Na obra Apologia de Sócrates ou simplesmente Apologia, Platão descreve Sócrates como “o homem mais justo e honrado de sua época”, que ao confrontar o Estado e defender  a liberdade do pensamento, acaba sendo acusado de “negligenciar a adoração dos deuses cultuados pela cidade” e “corromper os jovens” e por isso acaba sendo julgado e levado à pena de morte.

Na Apologia  Platão relata a defesa de Sócrates, conduzida por ele mesmo,  através de um longo discurso em sua própria defesa, cuja  bandeira levantada estava relacionada à sabedoria, onde o pilar central era a consciência da sua ignorância — Só sei que nada sei. Essa era a principal premissa que faria de Sócrates um verdadeiro sábio: a humildade em admitir que pouco se sabe diante de um universo tão cheio de mistérios.

Ao descobrir, através de seu amigo Querofonte, que em visita ao templo de Apolo, em Delfos, ouviu do oráculo que ele, Sócrates, era "o mais sábio dentre os homens da Grécia", o filósofo sai por Atenas em busca de respostas para comprovar que realmente era o mais sábio, levando sua sabedoria até os outros.

Provavelmente, Sócrates, foi o maior filósofo de todos os tempos e a mente mais iluminada do ocidente em sua época e, até hoje, é uma figura enigmática, conhecida principalmente através dos relatos em obras de escritores que viveram mais tarde, especialmente, por dois de seus alunos, Platão e Xenofonte, bem como pelas peças teatrais de seu contemporâneo Aristófanes.

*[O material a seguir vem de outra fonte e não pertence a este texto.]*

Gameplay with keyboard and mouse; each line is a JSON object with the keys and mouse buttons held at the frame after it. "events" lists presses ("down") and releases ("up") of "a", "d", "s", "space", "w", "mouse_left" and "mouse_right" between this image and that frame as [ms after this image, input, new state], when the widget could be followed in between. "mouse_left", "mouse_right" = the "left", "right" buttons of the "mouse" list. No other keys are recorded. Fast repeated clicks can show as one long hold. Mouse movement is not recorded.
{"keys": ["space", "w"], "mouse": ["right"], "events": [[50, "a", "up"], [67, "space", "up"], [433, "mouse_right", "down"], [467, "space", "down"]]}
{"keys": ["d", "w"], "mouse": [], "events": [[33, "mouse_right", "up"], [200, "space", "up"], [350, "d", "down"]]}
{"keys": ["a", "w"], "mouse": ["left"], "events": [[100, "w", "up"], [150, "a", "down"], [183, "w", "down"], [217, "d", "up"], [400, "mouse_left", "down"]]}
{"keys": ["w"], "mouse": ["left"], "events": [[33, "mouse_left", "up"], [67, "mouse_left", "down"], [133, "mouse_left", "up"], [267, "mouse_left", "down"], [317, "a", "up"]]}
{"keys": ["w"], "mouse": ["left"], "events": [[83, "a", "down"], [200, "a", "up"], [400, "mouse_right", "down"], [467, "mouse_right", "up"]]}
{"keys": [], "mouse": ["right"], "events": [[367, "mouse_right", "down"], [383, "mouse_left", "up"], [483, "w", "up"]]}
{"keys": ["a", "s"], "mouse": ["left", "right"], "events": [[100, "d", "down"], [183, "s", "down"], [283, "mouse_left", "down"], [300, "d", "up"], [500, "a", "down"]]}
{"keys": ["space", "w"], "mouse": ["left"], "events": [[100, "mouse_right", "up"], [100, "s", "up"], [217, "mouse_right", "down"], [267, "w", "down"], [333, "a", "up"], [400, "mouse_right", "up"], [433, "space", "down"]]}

Na visão de Platão, Sócrates foi vítima do poder do discurso político, que agiu contra o raciocínio filosófico. Platão acreditava na superioridade da filosofia sobre a política, a qual deveria dirigir os rumos da segunda.

O fato é que apesar de Sócrates não ter deixado nada escrito, não ter criado escola alguma, nem elaborado qualquer teoria, sua filosofia mudou o modo de pensar da sociedade, do homem, da ética e da política. Sócrates acreditava que poderia conduzir seus interlocutores ao conhecimento puro e verdadeiro, já que para ele o conhecimento era inato ao homem e que este apenas precisava ser conduzido até ele.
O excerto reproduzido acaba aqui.